PS: Und wir werden NIE die Schulden anderer Euroländer übernehmen, nur Populisten, Nationalisten und Anti-Europäer behaupten sowas -. Sprachen CDU, SPD, Grüne und deren Anhänger im Chor 😉
luciérnaga rebelde
8. Dezember 2015 @ 16:58
Dieser link http://www.cercledesvolontaires.fr/2015/12/07/veritables-resultats-elections-regionales/ gibt ein recht realistisches Bild dieser Wahlen. Wenn man der effektiven Stimmenthaltung Rechnung trägt, hat der FN nur grad die seit mehreren Jahren festgestellten 15% erhalten. Hingegen geht die PS völlig in die Hosen, und zwar insbesondere weil das Wort “sozialistisch” in fast ganz Europa nicht mehr gilt.

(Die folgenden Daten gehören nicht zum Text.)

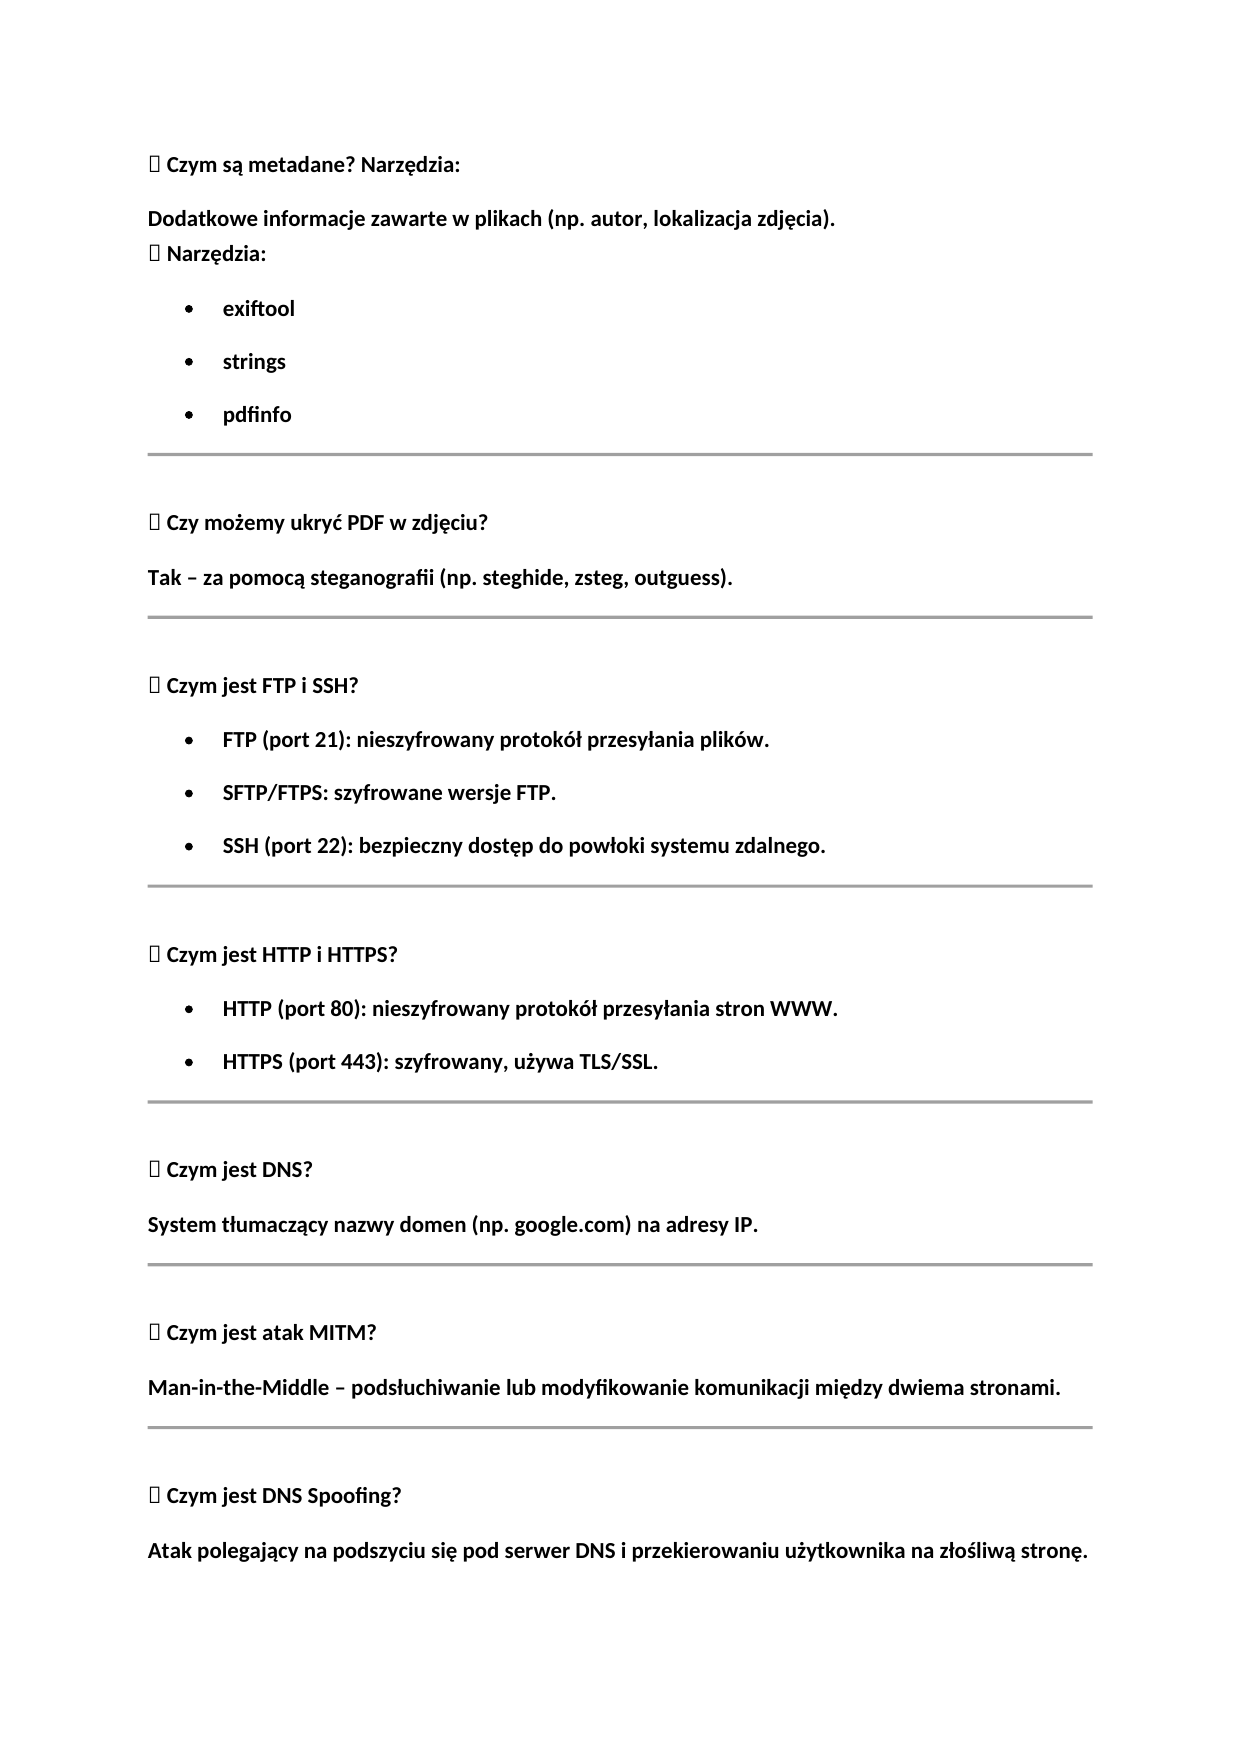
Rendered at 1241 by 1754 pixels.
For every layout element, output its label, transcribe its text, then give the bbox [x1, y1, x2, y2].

list SSH (port 22): bezpieczny dostęp do powłoki systemu zdalnego. [185, 832, 1093, 859]
list HTTP (port 80): nieszyfrowany protokół przesyłania stron WWW. [185, 994, 1093, 1022]
text 🔹 Czym jest DNS Spoofing? [148, 1479, 1093, 1510]
text Dodatkowe informacje zawarte w plikach (np. autor, lokalizacja zdjęcia). 🔧 Narzędzia: [148, 204, 1093, 268]
text Tak – za pomocą steganografii (np. steghide, zsteg, outguess). [148, 563, 1093, 591]
list exiftool [185, 294, 1093, 322]
text 🔹 Czym jest DNS? [148, 1153, 1093, 1185]
list HTTPS (port 443): szyfrowany, używa TLS/SSL. [185, 1047, 1093, 1075]
text Man-in-the-Middle – podsłuchiwanie lub modyfikowanie komunikacji między dwiema stronami. [148, 1373, 1093, 1401]
text 🔹 Czy możemy ukryć PDF w zdjęciu? [148, 506, 1093, 537]
text 🔹 Czym są metadane? Narzędzia: [148, 148, 1093, 179]
list SFTP/FTPS: szyfrowane wersje FTP. [185, 778, 1093, 807]
text 🔹 Czym jest FTP i SSH? [148, 669, 1093, 700]
text 🔹 Czym jest atak MITM? [148, 1316, 1093, 1347]
text Atak polegający na podszyciu się pod serwer DNS i przekierowaniu użytkownika na złośliwą stronę. [148, 1536, 1093, 1564]
list FTP (port 21): nieszyfrowany protokół przesyłania plików. [185, 726, 1093, 753]
text System tłumaczący nazwy domen (np. google.com) na adresy IP. [148, 1210, 1093, 1238]
list strings [185, 347, 1093, 375]
text 🔹 Czym jest HTTP i HTTPS? [148, 938, 1093, 969]
list pdfinfo [185, 400, 1093, 428]
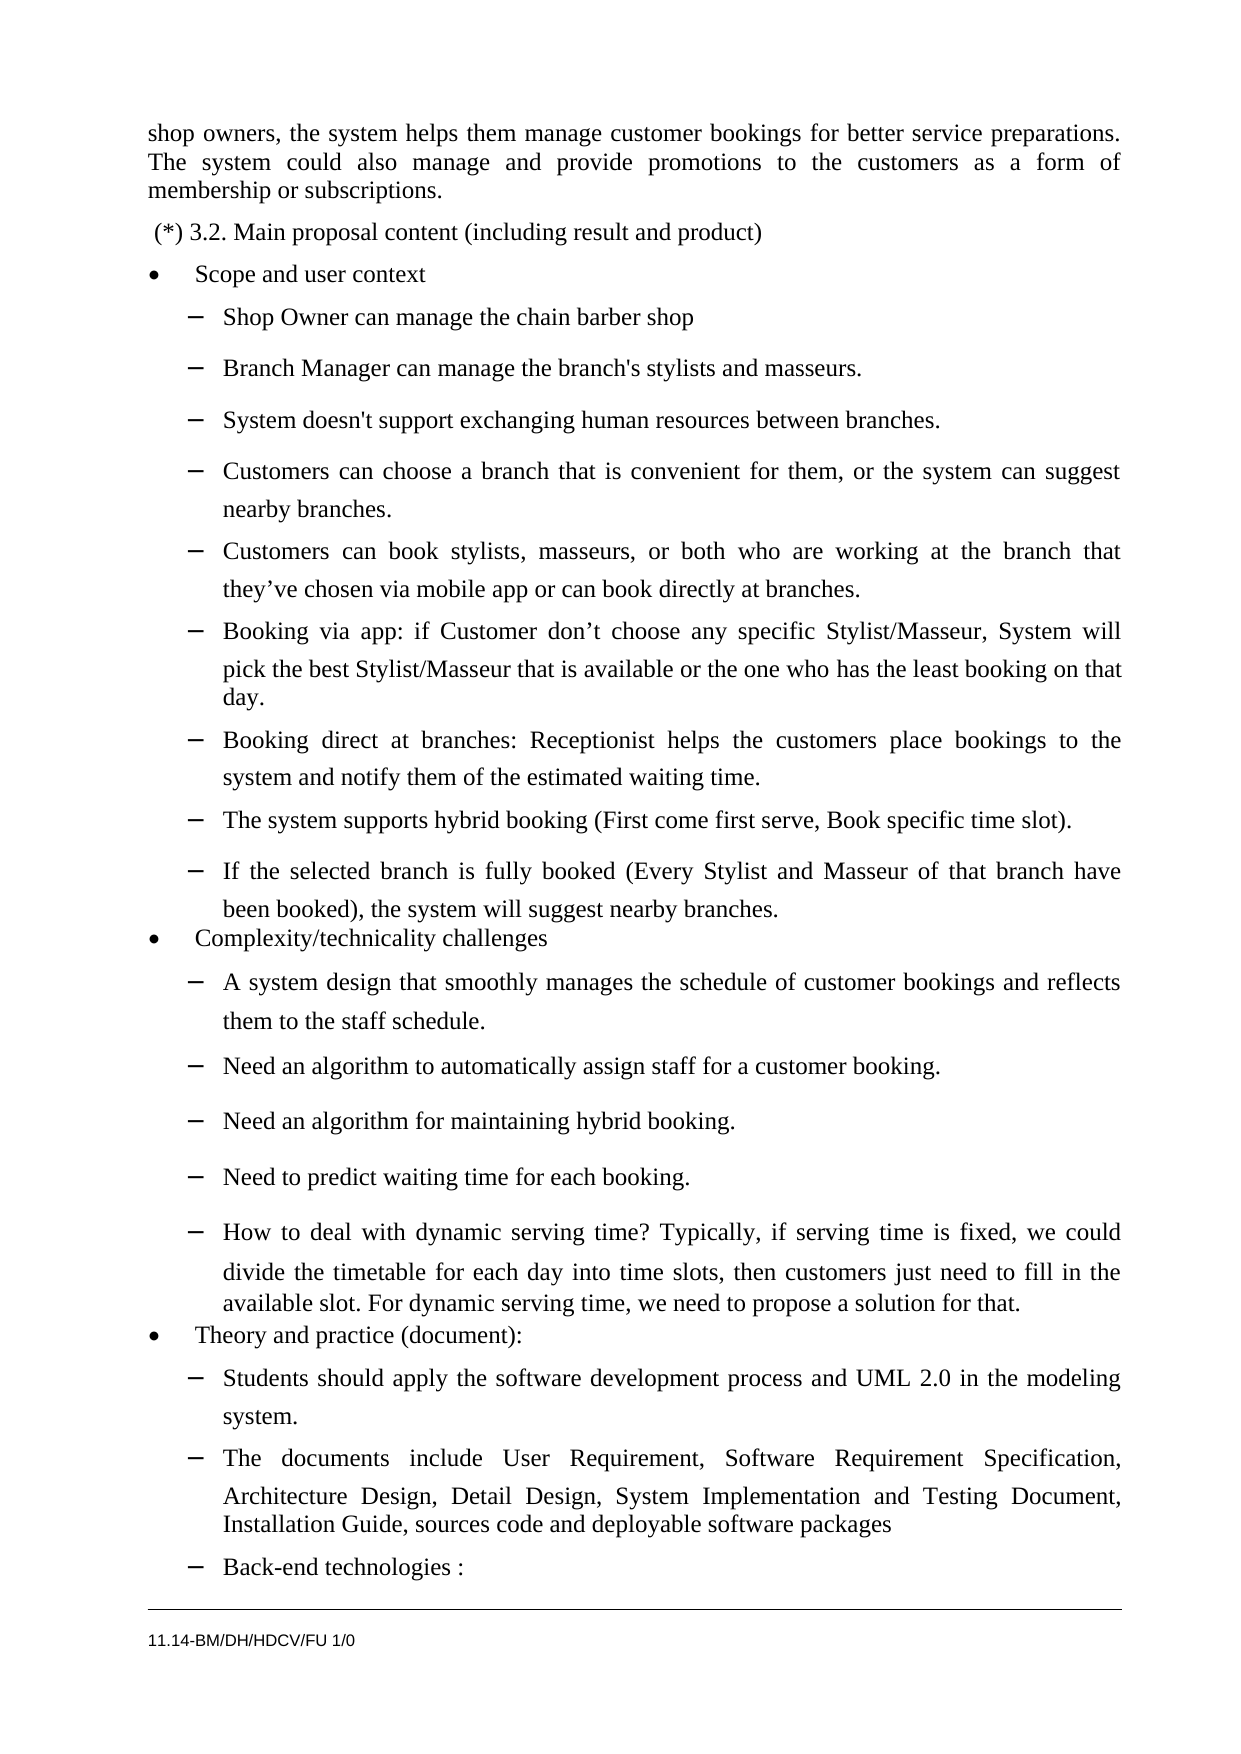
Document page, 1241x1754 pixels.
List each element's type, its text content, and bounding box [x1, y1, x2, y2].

Dass die Franzosen, die dies überhaupt in Kenntnis genommen haben, auf DE schlecht zu sprechen sind, ist durch die übermässige Machtstellung DE’s in der EU völlig verständlich: wenn es umgekejrt wäre, würden sich die Deutschen ebenso verhalten…
Peter Nemschak
8. Dezember 2015 @ 16:35
Man kann es auch anders sehen. Sowohl Republikaner wie Sozialisten haben Reformen jahrelang hinausgeschoben und Klientelpolitik betrieben. Deutsche Selbstbezichtigungen sind lächerlich, waren aber bei der Linken stets en vogue, Strukturpolitik, weil sozialpolitisch unbequem, stets verfemt. Niemand hat Frankreich und die anderen EU-Länder daran gehindert, eine effiziente Wirtschaftsstruktur aufzubauen. Die deutschen Exporte sind entgegen manchen Behauptungen nicht nur in die EU sondern auch auf dem Weltmarkt erfolgreich, der Binnenmarkt boomt, die Steuereinnahmen fließen reichlich. Die Krise trifft am stärksten strukturschwache Länder und dort die unteren Bevölkerungsschichten.
ebo
8. Dezember 2015 @ 16:59
Was denn für eine Klientelpolitik? mir scheint, Sie verwechseln Österreich mit Frankreich, wo es keine Große Koalition und keinen schwarzroten Filz gibt…
Peter Nemschak
8. Dezember 2015 @ 17:26
Weder Sarkozy noch Hollande haben mit Rücksicht auf ihre Wählerschaft Reformen angegangen. Vielleicht hätte, statt Klassenkampf à la francaise, eine frühzeitige Koalition der Bürgerlichen mit den Sozialisten geholfen. Jetzt würde sie wahrscheinlich zu spät kommen.
ebo
8. Dezember 2015 @ 17:35
Sorry, Sie wiederholen nur Klischees. Wenn es einen Klassenkampf gäbe, würden die meisten Arbeiter wohl kaum Le Pen wählen und den Gewerkschaften den Rücken kehren. Große Koalitionen sind in FR genauso wenig üblich wie in UK oder US, mit DE oder Ö können Sie dieses Land nicht vergleichen.